I prefer the default behaviour with non-squashed commits
(i.e. keep the individual commits in a pull request as they happened
to keep the history of how something was implemented)
because the final merge commit that merges a whole pull request
into the ReaR upstream master code is such a squashed commit.

For example see in
https://github.com/rear/rear/pull/1805
the individual commits "inside" the pull request
https://github.com/rear/rear/pull/1805/commits/65d0fc32e0814545e1fa28c44586e7400a5859e9
https://github.com/rear/rear/pull/1805/commits/bc1fa9878dab19ed4c5a0392d98c873c1f7845a7
https://github.com/rear/rear/pull/1805/commits/0ebeeac6d71cf3dba4e7e0085e56e066cf5f9db2
versus the final merge commit
https://github.com/rear/rear/commit/51d5f949fdd17a0fb205d865f9a4d5704a6650fe
which result in the ReaR upstream master branch
the following git log entries

|
* s.chabrolles@fr.ibm.com 51d5f949fdd17a0fb205d865f9a4d5704a6650fe Fri May 18 09:24:23 2018 +0200
|\ Merge pull request #1805 from schabrolles/get_only_partition_from_holders :
| | Verify if dm-X is a partition before adding to sysfs_paths
| |
| * s.chabrolles@fr.ibm.com 0ebeeac6d71cf3dba4e7e0085e56e066cf5f9db2 Tue May 15 07:23:51 2018 +0200
| | Update comment :
| |
| * s.chabrolles@fr.ibm.com bc1fa9878dab19ed4c5a0392d98c873c1f7845a7 Mon May 14 22:04:42 2018 +0200
| | add comments :
| |
| * s.chabrolles@fr.ibm.com 65d0fc32e0814545e1fa28c44586e7400a5859e9 Mon May 14 19:04:47 2018 +0200
|/ Verify if dm-X is a partition before adding to sysfs_paths :
|

rmetrich commented at 2018-05-23 13:18:

Alright, not touching anything then. I also prefer having the history.

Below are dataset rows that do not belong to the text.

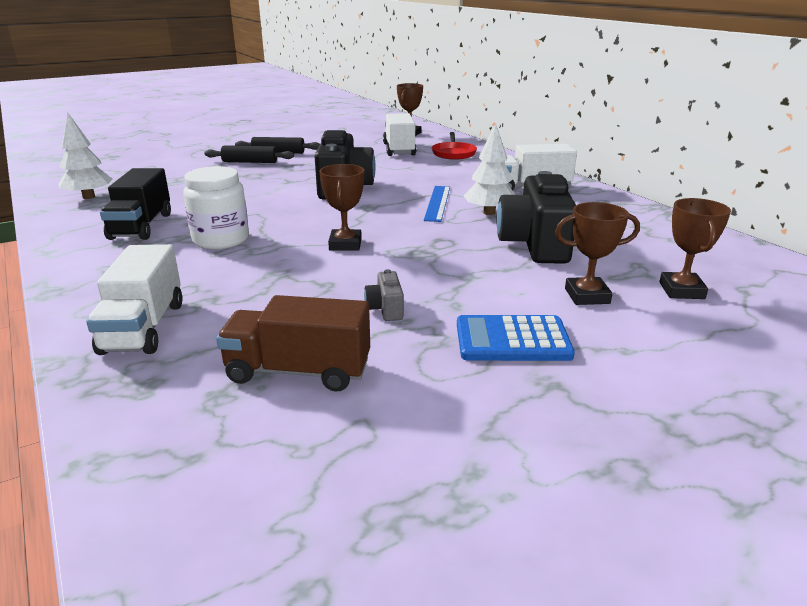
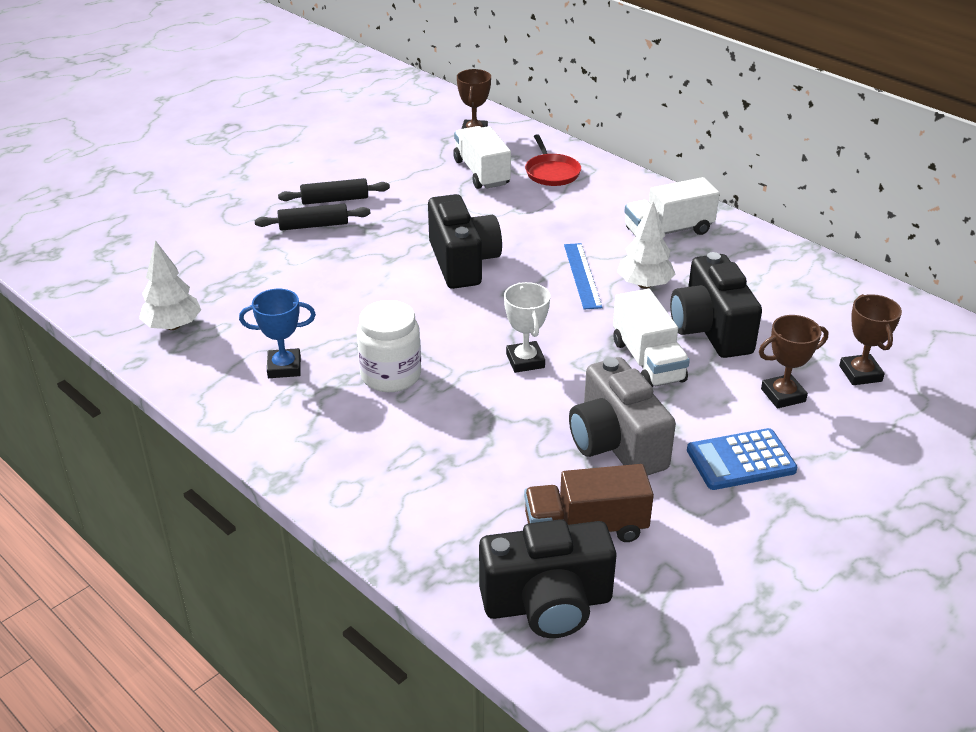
camera: 15 degrees left, 10 degrees up
white truck [86,244,183,355] -> white truck moved to [613,289,690,388]
black truck [100,168,171,240] -> blue trophy [239,289,316,378]
brown trophy [320,164,364,251] -> white trophy [504,282,550,373]
grey camera [364,269,404,321] -> grey camera [569,357,676,476], size x2.31
none -> black camera [479,519,617,638]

rmetrich commented at 2018-05-28 09:04:

Thanks to all of you for accepting this.

razorfish-sl commented at 2018-06-03 04:51:

I noticed that REAR was not backing up physical device thin pools, today...
Not lost anything, just noticed on recovery the old data was still in the thinpool

However.....
Just thinking of a case recently.(this week)

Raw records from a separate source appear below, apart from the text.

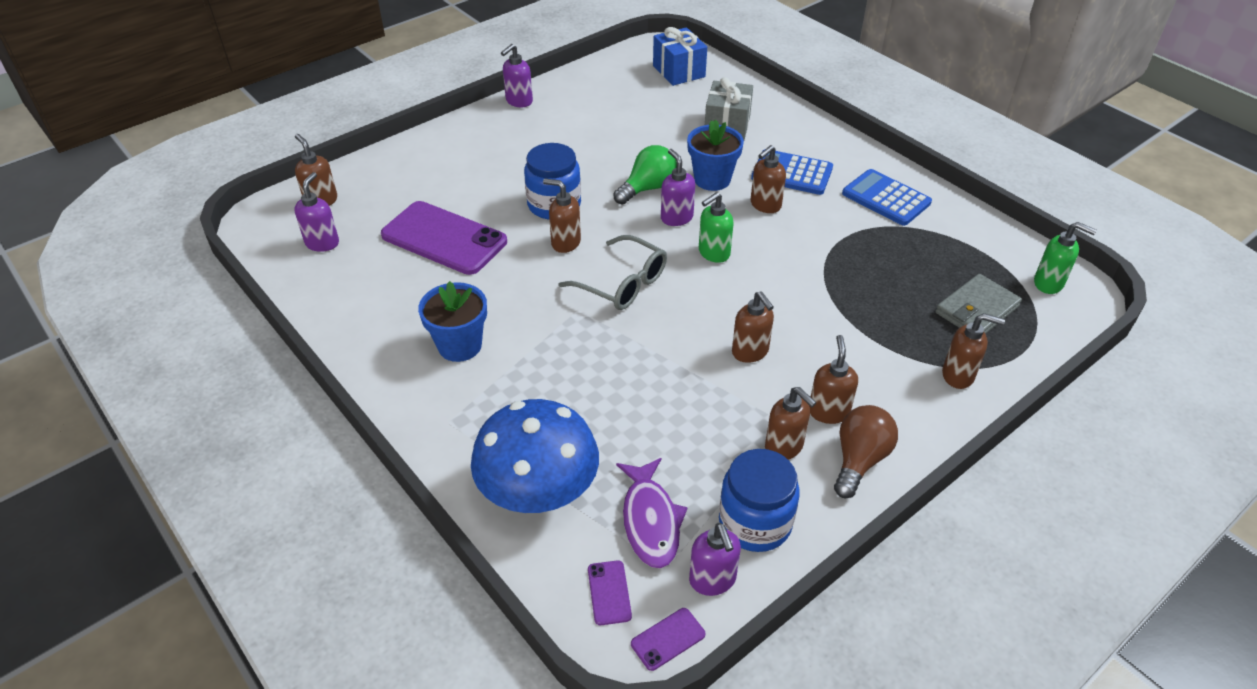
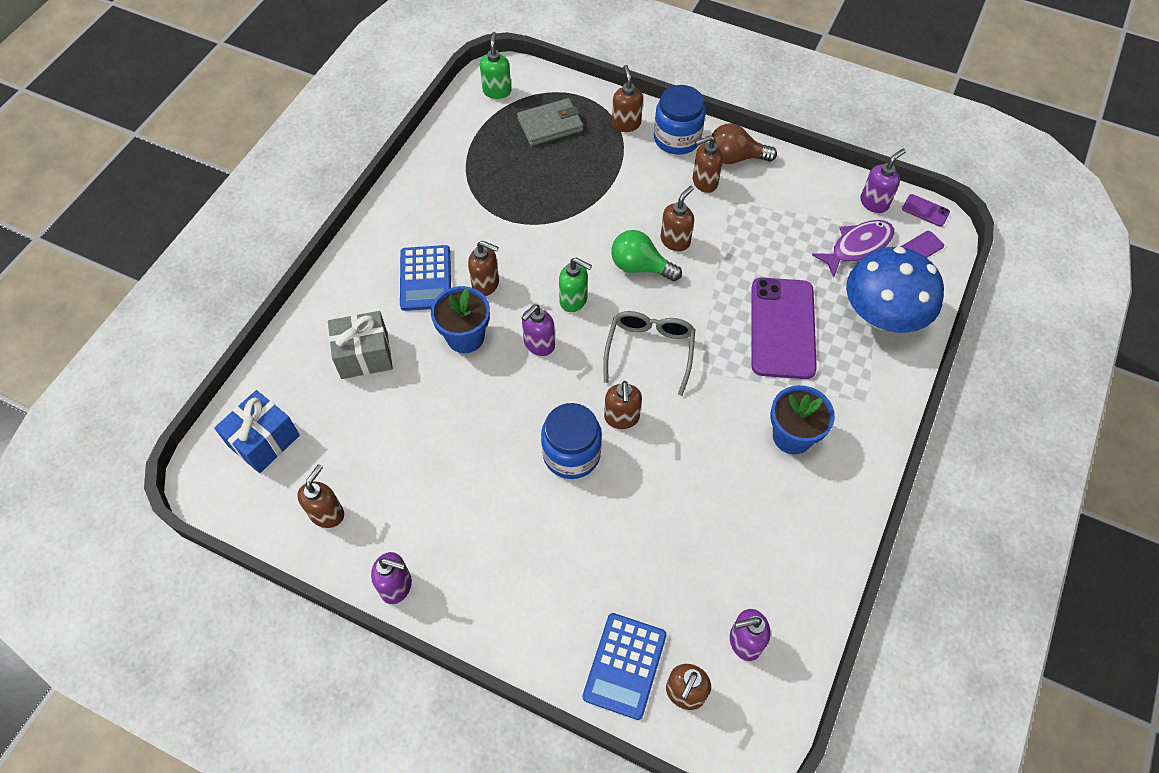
camera: 115 degrees left, 15 degrees up
purple phone [381,201,507,275] -> purple phone moved to [752,277,817,379]
green light bulb [613,145,677,204] -> green light bulb moved to [611,230,682,281]
blue jar [719,449,800,552] -> blue jar moved to [654,85,705,155]
brown soap dispenser [765,387,817,460] -> brown soap dispenser moved to [297,464,344,528]
blue calculator [842,169,932,226] -> blue calculator moved to [583,613,667,720]
grey wallet [936,274,1022,334] -> grey wallet turned 45 degrees counterclockwise [517,98,583,146]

I had a "thinpool" that was mapped to a BLOCK FILE ,then remounted on loop, and REAR obviously dealt with it correctly because it was a physical file on /dev/sda ,in the directory tree.
REAR is capable of this case since it sees a file in a directory, the config for LVM is something separate.

So possibly we may need to be careful, since in this case LVM "sees" a thin pool, but actually it is a "lie." it's actually a raw image mounted as loop.

We may get into a situation where "REAR" backs it up correctly, as a general file , BUT then backs it up AGAIN as an LVM thin pool, in this situation how would it re-create the physical device
or not get confused it is actually a file mounted as a "block device"?


[Export of Github issue for rear/rear.]